The speaker, Dr Helen Ko was open in sharing her personal experiences as a cancer survivor and caregiver.
Two main aspects were covered during the webinar:
The social, emotional, psychological and spiritual pain faced by the elderly at the end stage of their life;
How we could enter into a conversation on death & dying with them.
The top 3 concerns of the elderly:
87% hope that their death is not a financial burden to their families or loved ones, thus wishing earlier death.
81% want to have control over pain relief and other symptom control
78% want to be surrounded by their loved ones.
Most of the older folks were able to accept that death is inevitable. This reality brings about fear.
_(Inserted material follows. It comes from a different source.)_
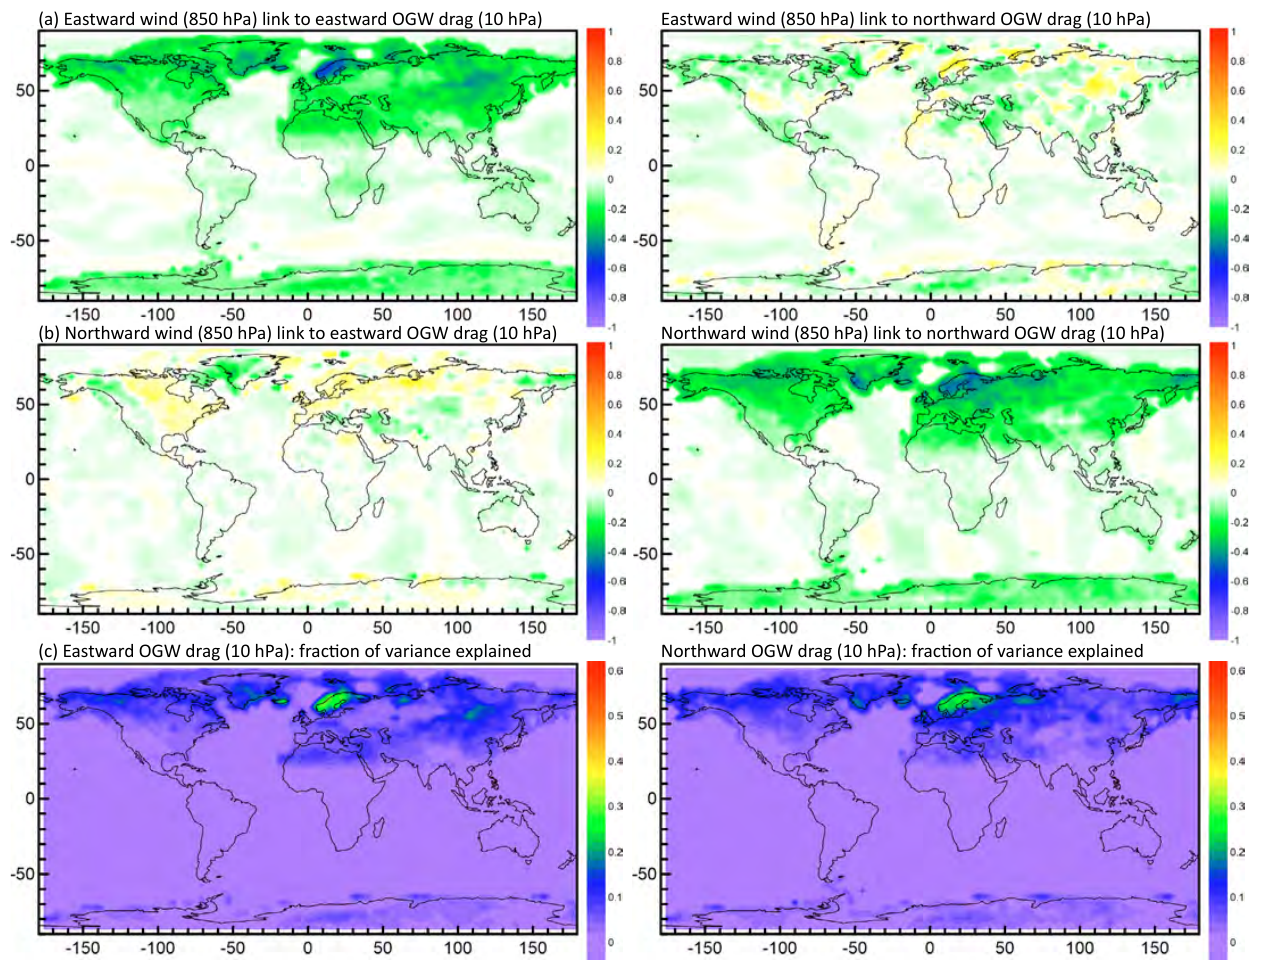
Figure 9. (a, b) Standardized regression coefficients between orographic gravity wave drag at the 10hPa level (predictand) and eastward and northward wind components at the 850hPa level (predictors), during the DJF season. (c) Coefficient of determination, i.e., the fraction of total variance of OGWD explained through the regression mappings by both components of wind at the 850hPa level. Analysis period: 1979–2010, daily data, DJF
Fear is not just confined to the physical pain as a result of their illness or loss of control of bodily functions, but also the pain of unfinished business; leaving behind loved ones; depression, or not finding meaning in their life.
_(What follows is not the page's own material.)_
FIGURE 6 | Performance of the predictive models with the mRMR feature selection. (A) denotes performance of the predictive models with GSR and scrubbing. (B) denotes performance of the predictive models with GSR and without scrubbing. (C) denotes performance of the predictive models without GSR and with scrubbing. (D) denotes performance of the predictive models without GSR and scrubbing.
Understanding these different aspects of pain helped me to understand a lot more of what seniors go through as they face the final phase of their life’s journey.
Dr Ko suggested that we could incorporate creating autobiographies with our loved ones using photos, paintings, poems, calligraphy and videos. This will give them a chance to reminiscence fondly when they revisit places of significance in their younger days. Even as they move towards the finishing line, the elderly must celebrate life and be given opportunities to express their hurts and pain.
As caregivers, our thoughts and behaviours can directly affect the stress levels of our loved ones. This is especially prominent when caregivers are too controlling and unable to let go that their loved ones are dying. Caregivers with unrealistic expectations, who do not articulate their needs over long periods are likely to suffer from burnout which could adversely affect their quality of care too. The best gift a caregiver can give to her care recipient is to care for herself too.
I was most moved when Dr Ko shared about her own struggle with cancer. It kickstarted her own journey in dealing with her internal struggles and allowing herself to be cared for and loved. She came to accept her own frailty. She shared that she learned to strengthen herself by immersing in God’s creation. She also recounted the spiritual support she received from her community. Their care, concern, love and constant encouragement saw her through many of her dark moments.
Dr Ko ended with a quote from Helen Keller - “What we have once enjoyed we can never lose. All that we love deeply becomes a part of us”.
We will all at one point in our life walk this life’s journey either as a caregiver or care recipient. Whatever season it may be, may we find empowerment and strength to finish this journey of life faithfully.